Thursday, December 8, 2011

What Really Happened in the Russian Elections

If communists proved the fallacy of their ideas in 70 years, the capitalists needed only twenty years to achieve this same result, joked Maxim Kantor, a prominent modern Russian painter, writer and thinker. The twentieth anniversary of the restoration of capitalism that Russia commemorated this year was not a cause for celebration but rather for sad second thoughts. The Russians loudly regretted the course taken by their country in 1991; the failed coup of August 1991, this last ditch attempt to preserve communism, has been reassessed in a positive light, while the brave Harvard boys of yesteryear who initiated the reforms are seen as criminals. Yeltsin and Gorbachev are out, Stalin is in.

Despite the falsifications of election results (discussed below), the communists (CPRF and their splinter party the Just Russia or SR) greatly increased their share and can be considered the true winners. The ruling United Russia (ER) party suffered huge losses. A loose confederation of power-seeking individuals, it could easily fall apart. There is a distinct possibility of the communists being able to form the government; that is, if they should be asked to do so by the President.

Pro-capitalist and right-wing parties were decimated by the voters. Neoliberal Right Cause (PD), the party of choice for market believers, languished with less than one per cent of the vote. The liberal, pro-Western Apple Party (half-jokingly referred to as “the Steve Jobs party”) did not cross the electoral threshold. Many Russians think that, discounting falsifications, the communists “really” got over 50 per cent, while the ER actually got less, perhaps much less. Given the chance, the people voted for communists, as had been predicted a few months ago by VT Tretyakov, a senior Russian journalist and chief editor, during an address to a Washington DC think tank. He correctly said that in fairly honest elections, the communists will carry the day, and the liberals will be gone, and he was right. If this change of heart does not find its expression in political action, people will feel cheated.

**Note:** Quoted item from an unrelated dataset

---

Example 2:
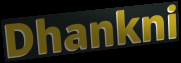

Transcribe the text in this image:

Dhankni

Were the elections falsified? Independent observers reported many irregularities in Moscow; probably it was even worse elsewhere. It seems that the ruling ER party activists inserted many fake ballots, and probably skewed the results in their favour. A poll made by NGO Golos on the basis of a few polling places with no irregularities showed that the communists won big, while the ER almost collapsed at the polls. On the web, there are claims of massive distortions following the vote count. It is hard to extrapolate from the Moscow results to the whole country, but the Russians believe that the results were falsified. They are also tired of their Teflon rulers.